▶ **Try it**: Pictures in the records should not be copied, but every other part must be repeated exactly.

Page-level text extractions
= Beginning of Section =

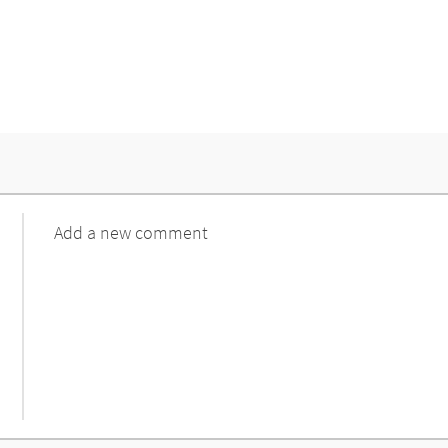
Comment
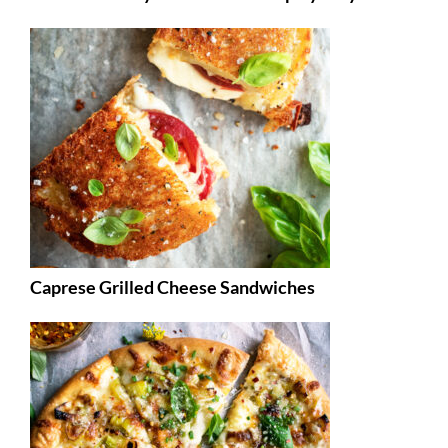
Caprese Grilled Cheese Sandwiches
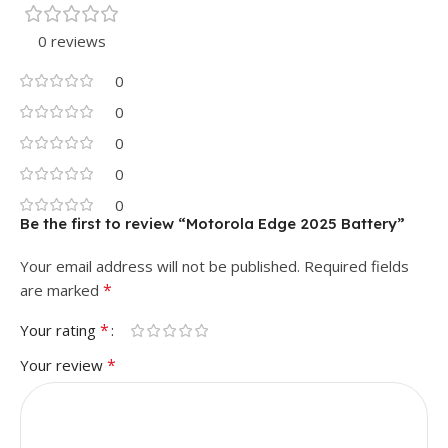
0 reviews
0
0
0
0
0
Be the first to review “Motorola Edge 2025 Battery”
Your email address will not be published.
Required fields
*
are marked
*
Your rating
*
Your review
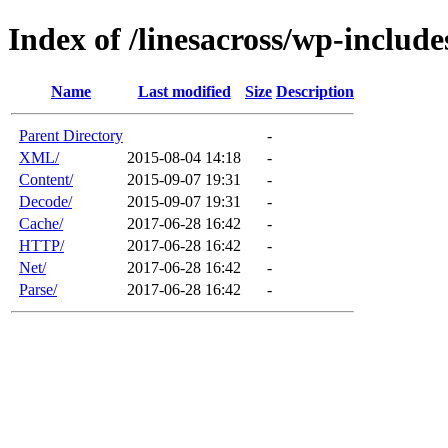
Index of /linesacross/wp-includ
Name
Last modified
Size
Description
Parent Directory
-
XML/
2015-08-04 14:18
-
Content/
2015-09-07 19:31
-
Decode/
2015-09-07 19:31
-
Cache/
2017-06-28 16:42
-
HTTP/
2017-06-28 16:42
-
Net/
2017-06-28 16:42
-
Parse/
2017-06-28 16:42
-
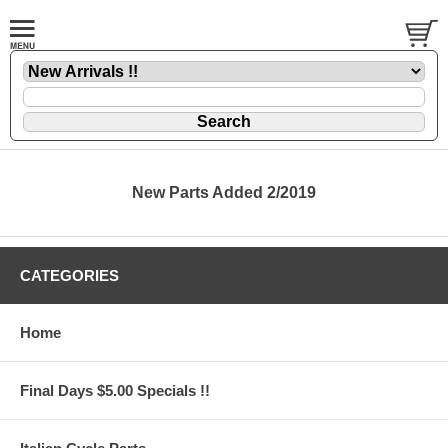
New Parts Added 2/2019
CATEGORIES
Home
Final Days $5.00 Specials !!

= End of Section =

▶ **Solution**:
Comment
Caprese Grilled Cheese Sandwiches
0 reviews
0
0
0
0
0
Be the first to review “Motorola Edge 2025 Battery”
Your email address will not be published.
Required fields
*
are marked
*
Your rating
*
Your review
Index of /linesacross/wp-includ
Name
Last modified
Size
Description
Parent Directory
-
XML/
2015-08-04 14:18
-
Content/
2015-09-07 19:31
-
Decode/
2015-09-07 19:31
-
Cache/
2017-06-28 16:42
-
HTTP/
2017-06-28 16:42
-
Net/
2017-06-28 16:42
-
Parse/
2017-06-28 16:42
-
New Parts Added 2/2019
CATEGORIES
Home
Final Days $5.00 Specials !!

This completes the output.